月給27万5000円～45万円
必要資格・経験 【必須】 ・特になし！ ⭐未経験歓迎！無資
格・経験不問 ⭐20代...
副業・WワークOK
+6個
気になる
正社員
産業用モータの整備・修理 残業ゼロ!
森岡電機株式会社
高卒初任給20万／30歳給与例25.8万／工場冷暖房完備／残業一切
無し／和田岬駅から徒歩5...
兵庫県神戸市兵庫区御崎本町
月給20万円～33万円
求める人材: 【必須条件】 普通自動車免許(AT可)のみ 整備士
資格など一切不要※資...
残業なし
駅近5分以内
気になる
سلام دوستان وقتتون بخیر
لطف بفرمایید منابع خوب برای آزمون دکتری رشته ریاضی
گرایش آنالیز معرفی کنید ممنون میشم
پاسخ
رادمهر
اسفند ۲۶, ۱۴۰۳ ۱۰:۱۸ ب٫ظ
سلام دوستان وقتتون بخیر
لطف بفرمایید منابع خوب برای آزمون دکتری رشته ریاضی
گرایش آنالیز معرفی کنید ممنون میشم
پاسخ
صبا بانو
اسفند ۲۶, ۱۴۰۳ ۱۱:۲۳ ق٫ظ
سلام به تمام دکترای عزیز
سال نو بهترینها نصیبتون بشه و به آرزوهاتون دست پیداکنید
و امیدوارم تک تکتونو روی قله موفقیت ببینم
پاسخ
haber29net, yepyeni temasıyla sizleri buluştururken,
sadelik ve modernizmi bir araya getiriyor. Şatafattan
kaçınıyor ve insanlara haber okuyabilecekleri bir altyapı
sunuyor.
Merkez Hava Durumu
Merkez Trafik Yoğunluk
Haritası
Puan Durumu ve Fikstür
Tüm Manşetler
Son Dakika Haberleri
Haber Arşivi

...

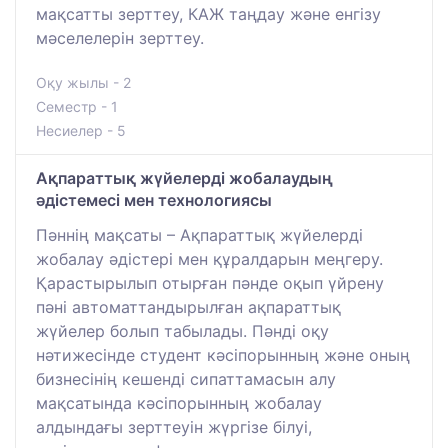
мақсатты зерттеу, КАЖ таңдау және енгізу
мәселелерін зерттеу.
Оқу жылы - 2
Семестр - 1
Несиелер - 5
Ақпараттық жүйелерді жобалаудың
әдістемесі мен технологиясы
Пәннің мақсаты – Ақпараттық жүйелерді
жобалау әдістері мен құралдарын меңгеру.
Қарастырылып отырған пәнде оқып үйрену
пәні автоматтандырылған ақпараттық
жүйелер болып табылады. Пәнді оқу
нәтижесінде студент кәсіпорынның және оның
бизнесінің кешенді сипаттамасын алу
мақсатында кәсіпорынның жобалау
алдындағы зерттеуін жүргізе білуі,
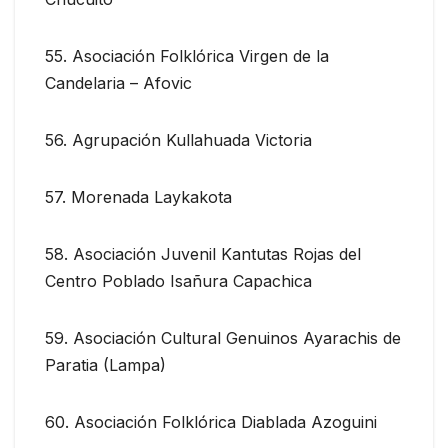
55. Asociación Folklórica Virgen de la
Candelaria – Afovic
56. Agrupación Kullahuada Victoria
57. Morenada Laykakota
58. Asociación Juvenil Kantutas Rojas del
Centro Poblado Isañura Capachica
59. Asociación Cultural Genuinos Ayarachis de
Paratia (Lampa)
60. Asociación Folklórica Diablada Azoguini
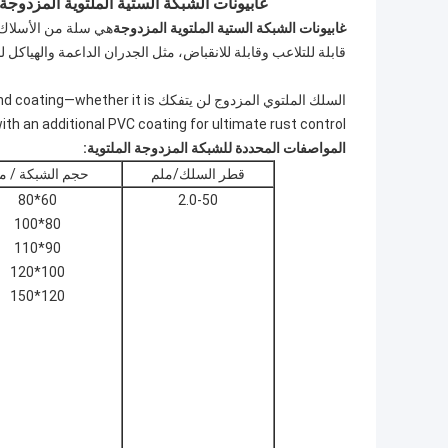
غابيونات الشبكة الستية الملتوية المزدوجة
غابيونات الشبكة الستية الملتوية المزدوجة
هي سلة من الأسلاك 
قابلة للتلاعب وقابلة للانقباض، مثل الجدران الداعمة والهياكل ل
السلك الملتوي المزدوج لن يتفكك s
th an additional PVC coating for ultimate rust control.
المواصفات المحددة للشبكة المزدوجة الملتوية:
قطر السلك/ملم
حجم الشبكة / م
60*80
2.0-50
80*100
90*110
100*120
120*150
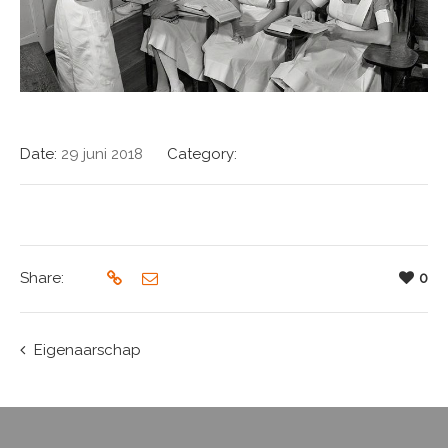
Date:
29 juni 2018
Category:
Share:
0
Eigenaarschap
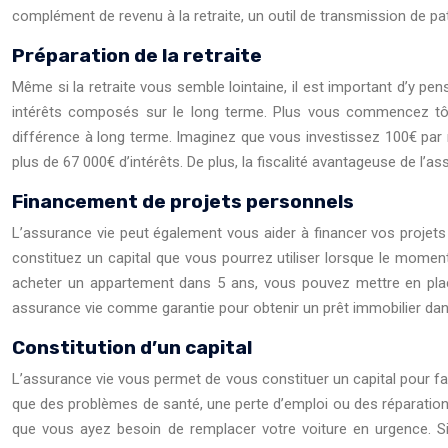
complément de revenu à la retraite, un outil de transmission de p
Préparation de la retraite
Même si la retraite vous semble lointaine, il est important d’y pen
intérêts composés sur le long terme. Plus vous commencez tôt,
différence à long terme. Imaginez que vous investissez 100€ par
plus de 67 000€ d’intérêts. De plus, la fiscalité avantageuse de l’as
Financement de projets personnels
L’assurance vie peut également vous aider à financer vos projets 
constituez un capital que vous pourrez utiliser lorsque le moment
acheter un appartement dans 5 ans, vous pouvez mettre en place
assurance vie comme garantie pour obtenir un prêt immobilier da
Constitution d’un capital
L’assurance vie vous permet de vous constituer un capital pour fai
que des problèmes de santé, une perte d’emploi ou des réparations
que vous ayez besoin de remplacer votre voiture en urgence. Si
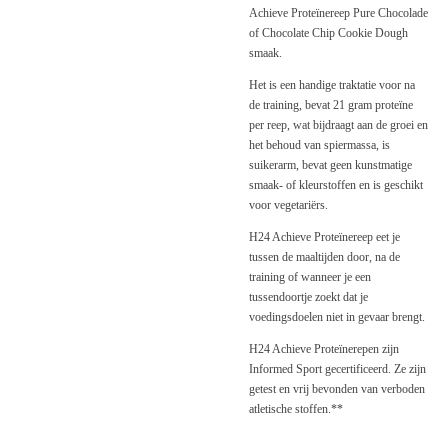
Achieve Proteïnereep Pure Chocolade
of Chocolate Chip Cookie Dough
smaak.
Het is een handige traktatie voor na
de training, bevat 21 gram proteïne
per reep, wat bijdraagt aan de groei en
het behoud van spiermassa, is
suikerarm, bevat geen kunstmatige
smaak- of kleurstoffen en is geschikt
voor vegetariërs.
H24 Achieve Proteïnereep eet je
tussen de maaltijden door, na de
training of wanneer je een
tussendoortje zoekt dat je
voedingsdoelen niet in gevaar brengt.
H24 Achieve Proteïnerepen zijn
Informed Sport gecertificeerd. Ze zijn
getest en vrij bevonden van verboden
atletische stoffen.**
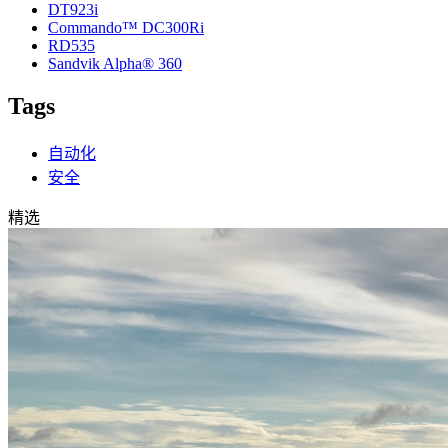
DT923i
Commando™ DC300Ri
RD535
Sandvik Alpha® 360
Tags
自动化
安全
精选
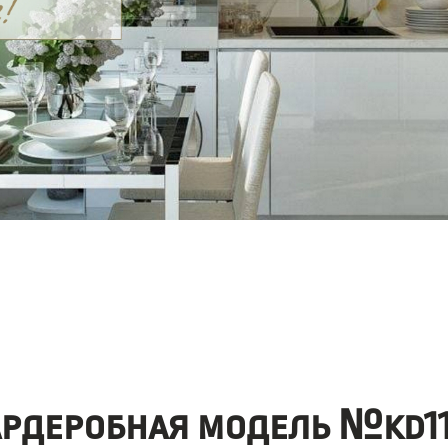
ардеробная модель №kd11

* * *

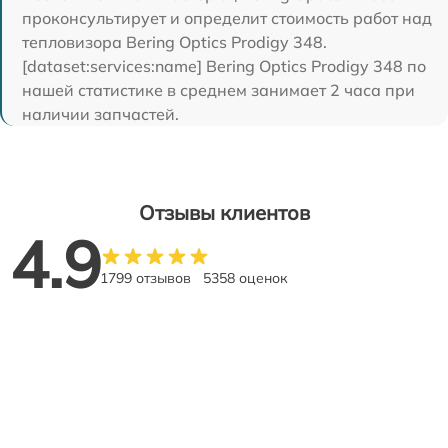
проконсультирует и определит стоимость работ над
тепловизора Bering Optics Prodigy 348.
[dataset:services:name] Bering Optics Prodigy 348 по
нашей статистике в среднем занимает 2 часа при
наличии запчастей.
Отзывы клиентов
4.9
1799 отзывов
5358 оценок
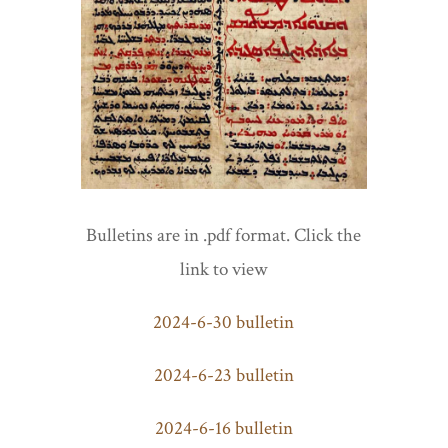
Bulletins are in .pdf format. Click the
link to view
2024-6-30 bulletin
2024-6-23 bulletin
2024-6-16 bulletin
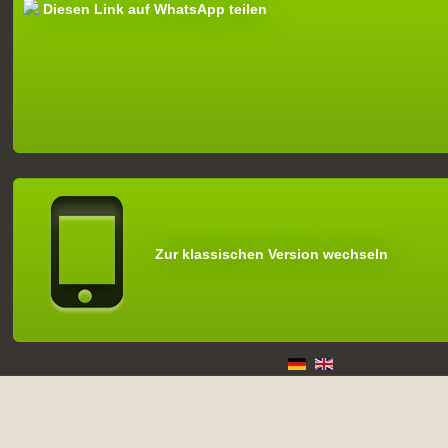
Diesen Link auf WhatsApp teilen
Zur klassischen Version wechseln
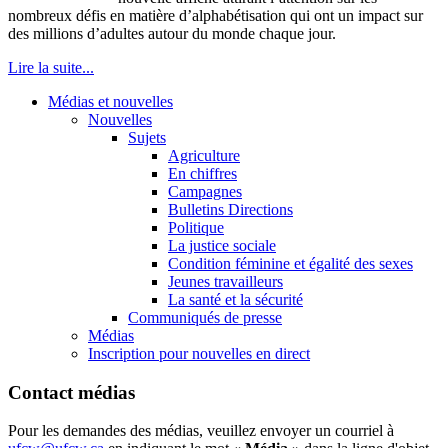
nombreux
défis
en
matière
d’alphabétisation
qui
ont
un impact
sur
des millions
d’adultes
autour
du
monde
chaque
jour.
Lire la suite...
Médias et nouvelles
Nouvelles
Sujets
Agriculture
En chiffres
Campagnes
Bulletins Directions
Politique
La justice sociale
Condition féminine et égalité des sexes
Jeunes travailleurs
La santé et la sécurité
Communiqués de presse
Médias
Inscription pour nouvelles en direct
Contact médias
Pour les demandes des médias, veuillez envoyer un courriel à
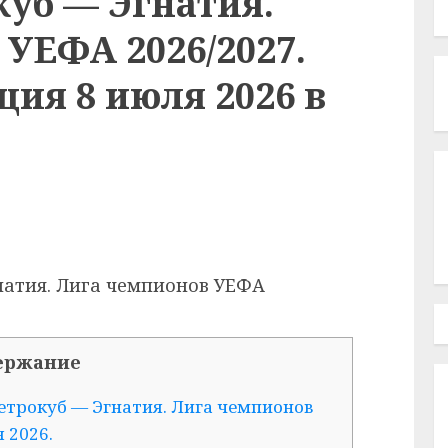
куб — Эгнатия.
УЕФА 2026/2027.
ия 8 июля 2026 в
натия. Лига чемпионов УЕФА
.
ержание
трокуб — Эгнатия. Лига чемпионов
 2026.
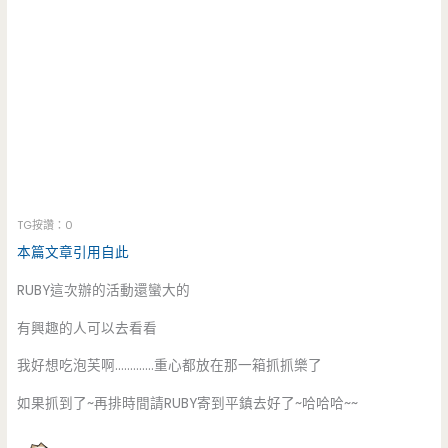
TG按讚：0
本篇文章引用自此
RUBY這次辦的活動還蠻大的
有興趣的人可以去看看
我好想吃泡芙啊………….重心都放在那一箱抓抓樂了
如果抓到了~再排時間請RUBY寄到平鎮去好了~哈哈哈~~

▶ [What you will do] Where the string "assurance" occurs in a line of the material above, copy the whole line.

▶ [Written response]
L’assurance vie peut également vous aider à financer vos projets 
assurance vie comme garantie pour obtenir un prêt immobilier da
L’assurance vie vous permet de vous constituer un capital pour fai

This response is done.